Александр Лавинцев - На закате любви
Между тем Меншиков воскликнул:
— Ай в самом деле хороша! Не принято чужое добро в глаза хозяину хвалить, да правды как же не сказать? Так вот, Петрович, излил я пред тобой душу мою; суди меня, как знаешь…
— Не до конца ты душу-то излил! — возразил Шереметьев. — Не все сказал. Ты вот открылся бы мне, какое же средство придумано тобой, чтобы отвратить нашего государя от кукуевской прелестницы?
— Да какое же? Думал я сперва о простом, но самом верном средстве… Мало ли что бывает… Ну, предположим так: Анка возьмет с кого-нибудь гостинец, а дела не сделает. Так ведь если человек от неудачи в гнев придет, то все равно, что безумным делается, и в гневе так может изобидеть, что вместо «Исаия ликуя», — с нехорошей улыбкой сказал Александр Данилович, — «вечную память» попам петь придется.
— Ну, это ты, Алексаша, оставь! С глаз таким средством уберешь, а из сердца не вытравишь…

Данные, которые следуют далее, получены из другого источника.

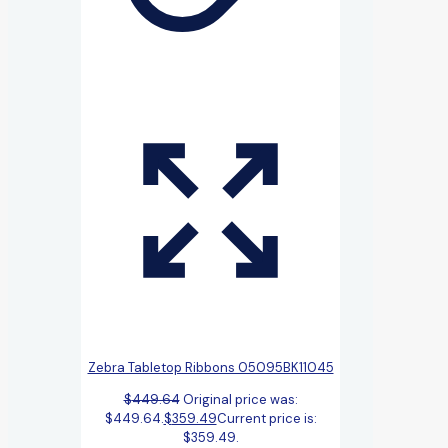
Zebra Tabletop Ribbons 05095BK11045
$
449.64
Original price was:
$449.64.
$
359.49
Current price is:
$359.49.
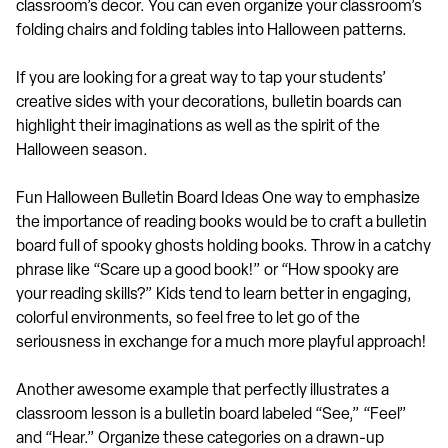
classroom’s decor. You can even organize your classroom’s
folding chairs and folding tables into Halloween patterns.
If you are looking for a great way to tap your students’
creative sides with your decorations, bulletin boards can
highlight their imaginations as well as the spirit of the
Halloween season.
Fun Halloween Bulletin Board Ideas One way to emphasize
the importance of reading books would be to craft a bulletin
board full of spooky ghosts holding books. Throw in a catchy
phrase like “Scare up a good book!” or “How spooky are
your reading skills?” Kids tend to learn better in engaging,
colorful environments, so feel free to let go of the
seriousness in exchange for a much more playful approach!
Another awesome example that perfectly illustrates a
classroom lesson is a bulletin board labeled “See,” “Feel”
and “Hear.” Organize these categories on a drawn-up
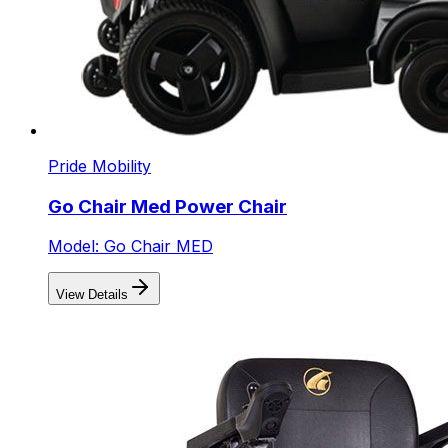
Pride Mobility
Go Chair Med Power Chair
Model: Go Chair MED
View Details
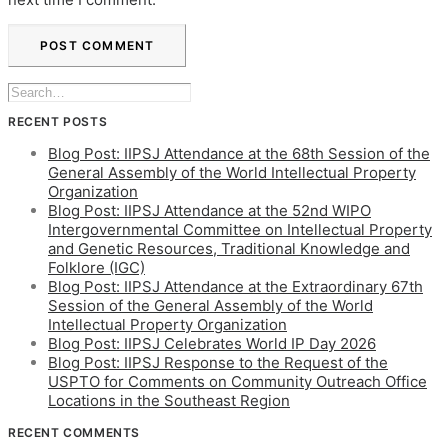
RECENT POSTS
Blog Post: IIPSJ Attendance at the 68th Session of the
General Assembly of the World Intellectual Property
Organization
Blog Post: IIPSJ Attendance at the 52nd WIPO
Intergovernmental Committee on Intellectual Property
and Genetic Resources, Traditional Knowledge and
Folklore (IGC)
Blog Post: IIPSJ Attendance at the Extraordinary 67th
Session of the General Assembly of the World
Intellectual Property Organization
Blog Post: IIPSJ Celebrates World IP Day 2026
Blog Post: IIPSJ Response to the Request of the
USPTO for Comments on Community Outreach Office
Locations in the Southeast Region
RECENT COMMENTS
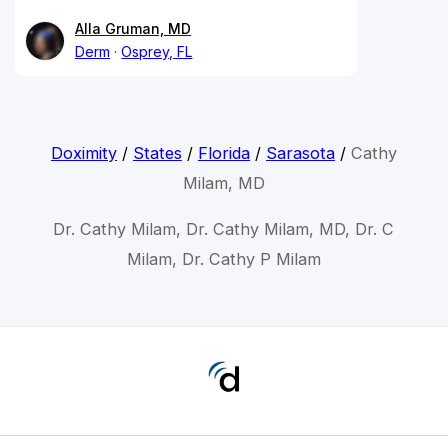
Alla Gruman, MD
Derm
Osprey, FL
Doximity
/
States
/
Florida
/
Sarasota
/
Cathy
Milam, MD
Dr. Cathy Milam, Dr. Cathy Milam, MD, Dr. C
Milam, Dr. Cathy P Milam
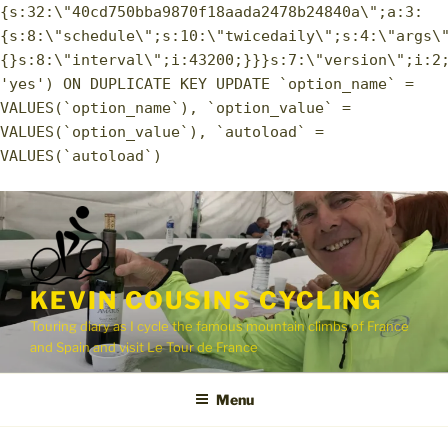
{s:32:\"40cd750bba9870f18aada2478b24840a\";a:3:
{s:8:\"schedule\";s:10:\"twicedaily\";s:4:\"args\
{}s:8:\"interval\";i:43200;}}}s:7:\"version\";i:2
'yes') ON DUPLICATE KEY UPDATE `option_name` =
VALUES(`option_name`), `option_value` =
VALUES(`option_value`), `autoload` =
VALUES(`autoload`)
Skip
to
content
KEVIN COUSINS CYCLING
Touring diary as I cycle the famous mountain climbs of France
and Spain and visit Le Tour de France
Menu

— Так ведь я тебе, Петрович, и сказал, что то мои старые мысли были, а теперь у меня новые явились. Надумал я, как Монсову Анку из царева сердца вытравить, и я не я буду, если своего не добьюсь; только мне твоя помощь нужна…
— Ну-ка, ну-ка, скажи!
— А помочь обещаешься?
— В таком-то деле? И спрашивать тебе не надобно, сердечный друг! Прикажи только — весь я твой.

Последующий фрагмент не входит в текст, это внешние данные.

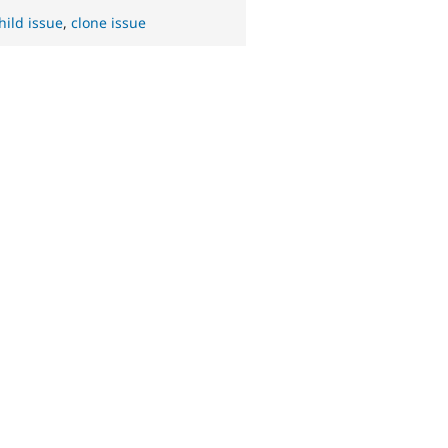
hild issue
,
clone issue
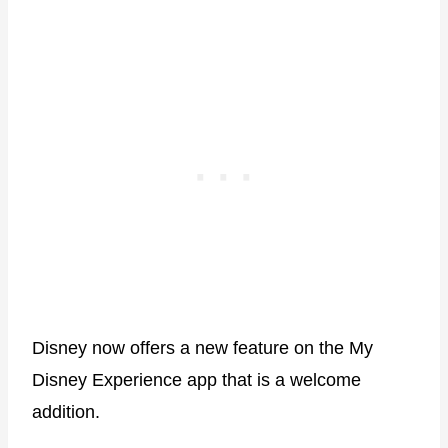
Disney now offers a new feature on the My
Disney Experience app that is a welcome
addition.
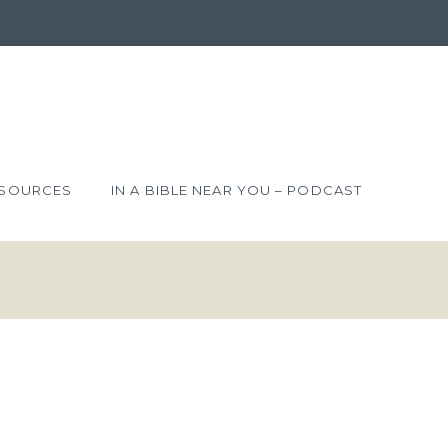
SOURCES
IN A BIBLE NEAR YOU – PODCAST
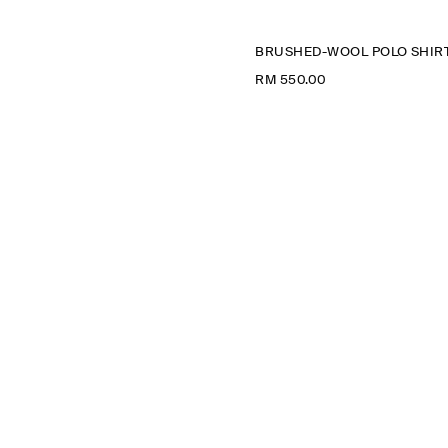
BRUSHED-WOOL POLO SHIR
RM 550.00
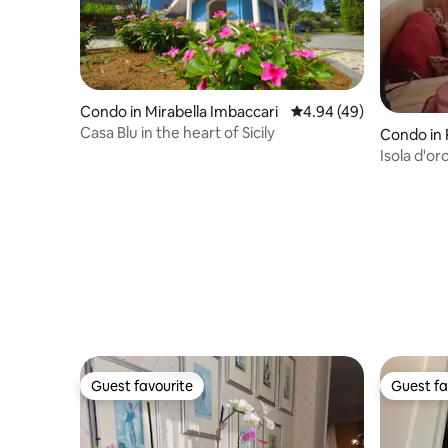
Condo in Mirabella Imbaccari
4.94 out of 5 average r
4.94 (49)
Casa Blu in the heart of Sicily
Condo in 
Isola d'o
nature
Guest favourite
Guest fa
Guest favourite
Guest fa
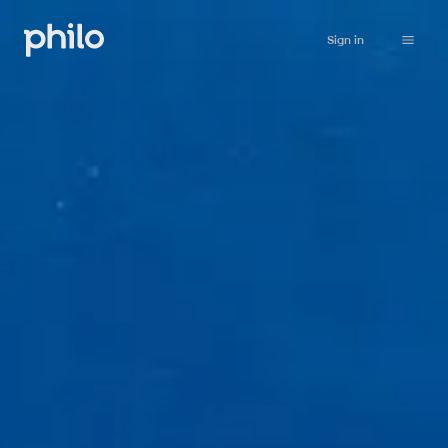
Sign in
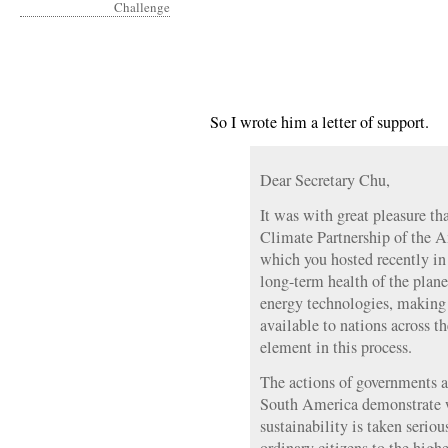
So I wrote him a letter of support.
Dear Secretary Chu,
It was with great pleasure th
Climate Partnership of the 
which you hosted recently in 
long-term health of the pla
energy technologies, making 
available to nations across t
element in this process.
The actions of governments 
South America demonstrate 
sustainability is taken seriou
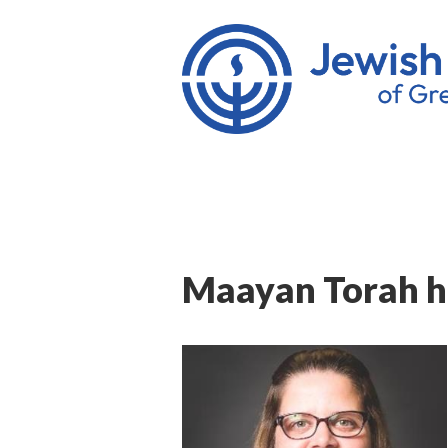
Maayan Torah hi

— Ну, так вот! Уступи ты мне эту девку Катьку?
— Какую? Что кубки приносила?
— Ее, ее! Не для себя прошу, а для дела, Петрович…
Шереметьев возликовал: Меншиков готов сделать как раз то, чего добивался он. Однако он не подал вида, что догадывается о замыслах временщика.
— Больно девка-то хороша! — сказал с сожалением. — Да и у меня она еще недавно…
— Для дела, Петрович, для дела. Увидишь сам, что будет!
И, сказав это, Меншиков вопросительно поглядел на задумавшегося боярина.
Несколько минут они молчали. Шереметьев по привычке, от которой он не мог отстать, почесал затылок, потом вдруг воскликнул:
— Эх! Быть по-твоему, Данилыч! Ежели для дела, так не жалко мне. Бери Катьку из полы в полу и действуй, как надумал.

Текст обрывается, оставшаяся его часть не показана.